注意上面代码是在items.c文件的，并且全局变量itemstats是static类型。itemstats变量是一个数组，它是和slabclass数组一一对应的。itemstats数组的元素负责收集slabclass数组中对应元素的信息。itemstats_t结构体虽然提供了很多成员，可以收集很多信息，但automove线程只用到第一个成员evicted。automove线程需要知道每一个尺寸的item的被踢情况，然后判断哪一类item资源紧缺，哪一类item资源又过剩。

itemstats广泛分布在items.c文件的多个函数中(主要是为了能收集各种数据)，所以这里就不给出itemstats的具体收集实现了。当然由于evicted是重要的而且只在一个函数出现，就贴出evicted的收集代码吧。

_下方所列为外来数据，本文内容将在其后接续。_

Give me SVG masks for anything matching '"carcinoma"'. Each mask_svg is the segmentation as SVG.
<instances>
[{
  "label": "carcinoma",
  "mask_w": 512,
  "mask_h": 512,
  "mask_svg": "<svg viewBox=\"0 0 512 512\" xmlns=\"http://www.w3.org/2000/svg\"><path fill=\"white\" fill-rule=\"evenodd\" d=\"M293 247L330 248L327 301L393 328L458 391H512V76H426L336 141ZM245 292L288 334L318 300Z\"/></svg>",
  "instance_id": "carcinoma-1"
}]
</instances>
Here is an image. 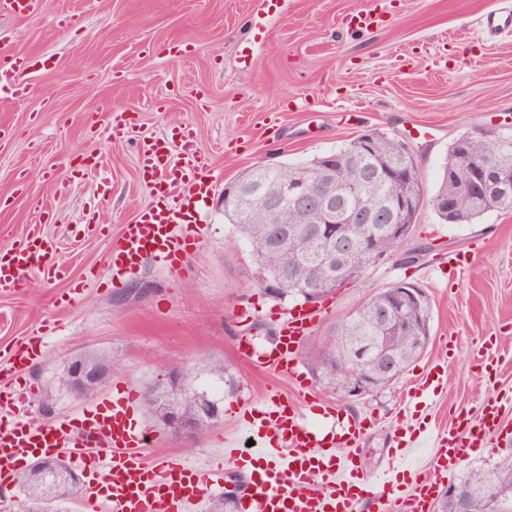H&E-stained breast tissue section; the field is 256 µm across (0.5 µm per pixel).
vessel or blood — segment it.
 Returning a JSON list of instances; mask_svg holds the SVG:
<instances>
[{"instance_id":"vessel-or-blood-1","label":"vessel or blood","mask_w":512,"mask_h":512,"mask_svg":"<svg viewBox=\"0 0 512 512\" xmlns=\"http://www.w3.org/2000/svg\"><path fill=\"white\" fill-rule=\"evenodd\" d=\"M40 0H0V12L29 19ZM38 63L33 57L11 56L0 65V93L28 97L26 80ZM144 174L149 175L153 201L142 208L112 246V271L133 272L142 258L174 265L184 237L178 232L191 205L210 198L215 190L192 130H183L178 145L148 139L139 148ZM37 268L43 280L63 278V265L48 259L40 225H31L25 238L0 250V293L17 288L21 273ZM318 319L317 311L300 307L288 311L276 327L270 346L256 350L250 337L238 339L243 357L288 378H297L294 354ZM42 355L39 339L18 341L12 355L0 362L8 381H0V406L23 408L29 395L20 375ZM133 391L119 393L77 417L45 426L0 421V487L10 485L20 464L31 456L66 455L77 469L89 472L84 498L93 512H193L214 490L223 488L226 469L246 479L243 512H358L371 501L374 512H430L441 484L455 475L464 456L495 433L503 423V403L490 399L478 419L462 418L456 426L429 435L423 428L409 429L398 441L387 466L364 478L356 465L357 445L364 432L360 421L336 417L329 402L318 409L336 417L338 429L317 434L302 421L294 401L274 393L266 408L243 416V442H232L222 460L206 467L191 466L148 454L155 441L150 428L136 414ZM430 444V469L405 466L416 448Z\"/></svg>"}]
</instances>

item *do_item_alloc(char *key, const size_t nkey, const int flags,
                    const rel_time_t exptime, const int nbytes,
                    const uint32_t cur_hv) {
    item *it = NULL;

    int tries = 5;
    item *search;
    item *next_it;
    rel_time_t oldest_live = settings.oldest_live;

    search = tails[id];
    for (; tries > 0 && search != NULL; tries--, search=next_it) {
        /* we might relink search mid-loop, so search->prev isn't reliable */
        next_it = search->prev;

		...
		
        if ((search->exptime != 0 && search->exptime < current_time)
            || (search->time <= oldest_live && oldest_live <= current_time)) {
			...	
        } else if ((it = slabs_alloc(ntotal, id)) == NULL) {//申请内存失败
			//此刻，过期失效的item没有找到，申请内存又失败了。看来只能使用
			//LRU淘汰一个item(即使这个item并没有过期失效)
			
            if (settings.evict_to_free == 0) {//设置了不进行LRU淘汰item
            	//此时只能向客户端回复错误了
                itemstats[id].outofmemory++;
            } else {
                itemstats[id].evicted++;//增加被踢的item数
                itemstats[id].evicted_time = current_time - search->time;
				//即使一个item的exptime成员设置为永不超时(0)，还是会被踢的
				if (search->exptime != 0)
                    itemstats[id].evicted_nonzero++;
                if ((search->it_flags & ITEM_FETCHED) == 0) {
                    itemstats[id].evicted_unfetched++;
                }
                it = search;

                //一旦发现有item被踢，那么就启动内存页重分配操作
                //这个太频繁了，不推荐				
                if (settings.slab_automove == 2)
                    slabs_reassign(-1, id);
            }
        }

        break;
    }

	...
    return it;
}

从上面的代码可以看到，如果某个item因为LRU被踢了，那么就会被记录起来。在最后还可以看到如果settings.slab_automove 等于2，那么一旦有item被踢了就调用slabs_reassign函数。slabs_reassign函数就是内存页重分配处理函数。明显一有item被踢就重分配太频繁了，所以这是不推荐的。

确定贫穷和富有item：

现在回过来看一下automove线程的线程函数slab_maintenance_thread。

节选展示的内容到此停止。